Najib Gandi

Personal information
- Full name: Najib Gandi
- Date of birth: 23 June 1994 (age 32)
- Place of birth: Marseille, France
- Height: 1.88 m (6 ft 2 in)
- Position: Midfielder

Team information
- Current team: Hyères

Youth career
- 2002–2006: Saint-Marcel
- 2006–2008: SC Air Bel
- 2008–2010: Toulouse
- 2010–2017: Nantes

Senior career*
- Years: Team / Apps / (Gls)
- 2012–2018: Nantes B / 91 / (11)
- 2017–2018: Nantes / 5 / (0)
- 2019–2020: Lyon-Duchère B / 3 / (0)
- 2019–2020: Lyon-Duchère / 7 / (0)
- 2020–2022: Aubagne / 9 / (2)
- 2022–: Hyères / 6 / (0)

International career
- 2012: France U18 / 2 / (0)

= Najib Gandi =

French footballer (born 1994)

Najib Gandi (born 23 June 1994) is a French professional footballer who plays as a midfielder for Championnat National 1 club Hyères.

==Career==
Gandi came through the youth system at FC Nantes. He signed his first professional contract with the club in December 2012. He went on to make five Ligue 1 appearances for the club in the 2017–18 season.

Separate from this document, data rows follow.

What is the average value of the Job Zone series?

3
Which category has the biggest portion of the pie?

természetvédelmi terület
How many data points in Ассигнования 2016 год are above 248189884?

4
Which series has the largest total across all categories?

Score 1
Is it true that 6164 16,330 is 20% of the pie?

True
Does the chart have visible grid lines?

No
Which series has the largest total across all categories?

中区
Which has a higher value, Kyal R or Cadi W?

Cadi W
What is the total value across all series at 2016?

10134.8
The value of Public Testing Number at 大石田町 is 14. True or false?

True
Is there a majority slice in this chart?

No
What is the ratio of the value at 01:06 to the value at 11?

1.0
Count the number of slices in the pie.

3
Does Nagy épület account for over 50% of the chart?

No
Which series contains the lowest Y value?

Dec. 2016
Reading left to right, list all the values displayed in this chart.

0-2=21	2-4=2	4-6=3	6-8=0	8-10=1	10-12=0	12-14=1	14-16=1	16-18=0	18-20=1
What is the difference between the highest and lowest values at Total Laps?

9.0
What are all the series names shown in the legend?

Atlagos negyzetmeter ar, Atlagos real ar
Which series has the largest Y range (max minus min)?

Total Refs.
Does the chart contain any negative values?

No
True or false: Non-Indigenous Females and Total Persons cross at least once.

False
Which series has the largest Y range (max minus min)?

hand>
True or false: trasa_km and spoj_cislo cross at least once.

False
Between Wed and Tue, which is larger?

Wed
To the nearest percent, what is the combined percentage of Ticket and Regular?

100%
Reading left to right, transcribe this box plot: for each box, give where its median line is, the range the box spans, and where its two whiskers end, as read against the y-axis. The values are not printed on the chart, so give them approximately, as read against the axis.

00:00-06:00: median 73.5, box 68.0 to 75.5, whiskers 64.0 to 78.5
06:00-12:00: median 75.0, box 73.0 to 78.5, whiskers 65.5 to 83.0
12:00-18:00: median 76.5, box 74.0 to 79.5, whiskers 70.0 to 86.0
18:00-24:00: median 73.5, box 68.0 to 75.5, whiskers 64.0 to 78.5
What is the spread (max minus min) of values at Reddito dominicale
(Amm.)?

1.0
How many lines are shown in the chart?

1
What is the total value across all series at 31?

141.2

He quit football for a year after the death of his father and grandfather, leaving Nantes at the end of the 2017–18 season.

In June 2019 he signed a one-year contract, with the option of an additional year, with Lyon-Duchère.

In the summer of 2020, he gave up his professional status, took up a job in fashion and, once COVID-19 lockdown was over, signed for Championnat National 2 side Aubagne.